Saved entries

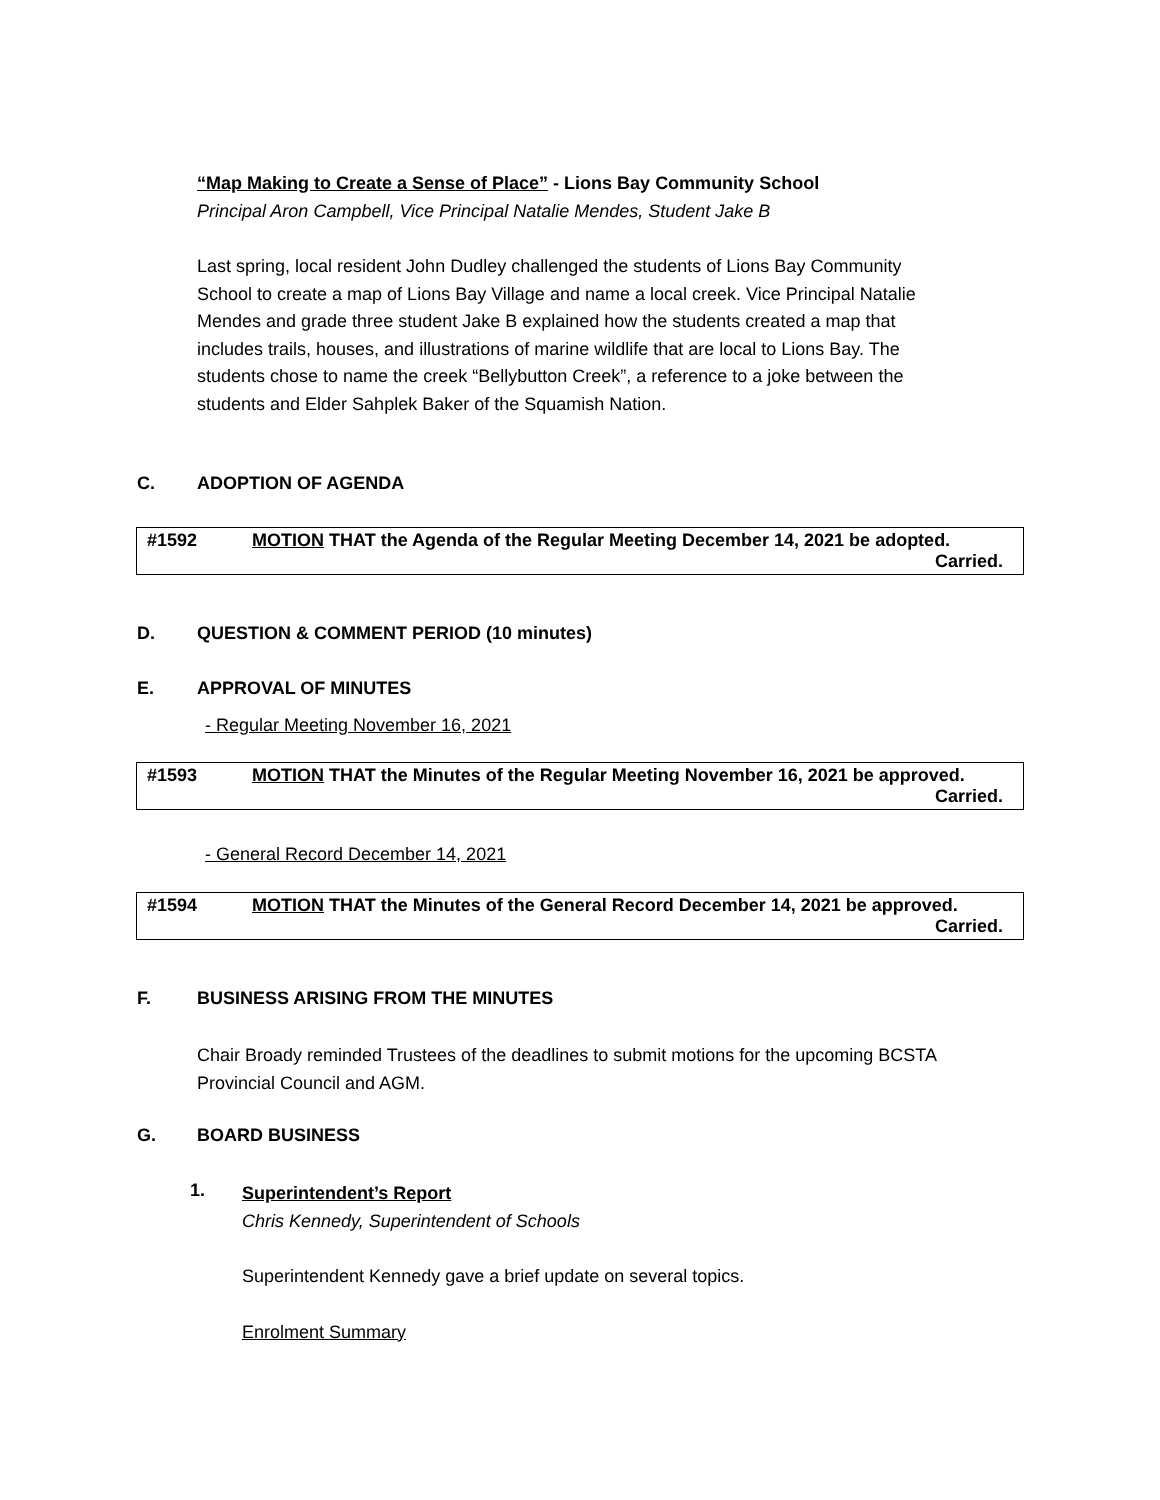“Map Making to Create a Sense of Place” - Lions Bay Community School
Principal Aron Campbell, Vice Principal Natalie Mendes, Student Jake B
Last spring, local resident John Dudley challenged the students of Lions Bay Community School to create a map of Lions Bay Village and name a local creek. Vice Principal Natalie Mendes and grade three student Jake B explained how the students created a map that includes trails, houses, and illustrations of marine wildlife that are local to Lions Bay. The students chose to name the creek “Bellybutton Creek”, a reference to a joke between the students and Elder Sahplek Baker of the Squamish Nation.
C. ADOPTION OF AGENDA
#1592 MOTION THAT the Agenda of the Regular Meeting December 14, 2021 be adopted.
Carried.
D. QUESTION & COMMENT PERIOD (10 minutes)
E. APPROVAL OF MINUTES
- Regular Meeting November 16, 2021
#1593 MOTION THAT the Minutes of the Regular Meeting November 16, 2021 be approved.
Carried.
- General Record December 14, 2021
#1594 MOTION THAT the Minutes of the General Record December 14, 2021 be approved.
Carried.
F. BUSINESS ARISING FROM THE MINUTES
Chair Broady reminded Trustees of the deadlines to submit motions for the upcoming BCSTA Provincial Council and AGM.
G. BOARD BUSINESS
1.
Superintendent’s Report
Chris Kennedy, Superintendent of Schools
Superintendent Kennedy gave a brief update on several topics.
Enrolment Summary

**WHAT THE TASK REQUIRES**
Go through the lines above and write each one out verbatim, skipping the pictures.

**REPLY TO THE TASK**
“Map Making to Create a Sense of Place” - Lions Bay Community School
Principal Aron Campbell, Vice Principal Natalie Mendes, Student Jake B
Last spring, local resident John Dudley challenged the students of Lions Bay Community School to create a map of Lions Bay Village and name a local creek. Vice Principal Natalie Mendes and grade three student Jake B explained how the students created a map that includes trails, houses, and illustrations of marine wildlife that are local to Lions Bay. The students chose to name the creek “Bellybutton Creek”, a reference to a joke between the students and Elder Sahplek Baker of the Squamish Nation.
C. ADOPTION OF AGENDA
#1592 MOTION THAT the Agenda of the Regular Meeting December 14, 2021 be adopted.
Carried.
D. QUESTION & COMMENT PERIOD (10 minutes)
E. APPROVAL OF MINUTES
- Regular Meeting November 16, 2021
#1593 MOTION THAT the Minutes of the Regular Meeting November 16, 2021 be approved.
Carried.
- General Record December 14, 2021
#1594 MOTION THAT the Minutes of the General Record December 14, 2021 be approved.
Carried.
F. BUSINESS ARISING FROM THE MINUTES
Chair Broady reminded Trustees of the deadlines to submit motions for the upcoming BCSTA Provincial Council and AGM.
G. BOARD BUSINESS
1.
Superintendent’s Report
Chris Kennedy, Superintendent of Schools
Superintendent Kennedy gave a brief update on several topics.
Enrolment Summary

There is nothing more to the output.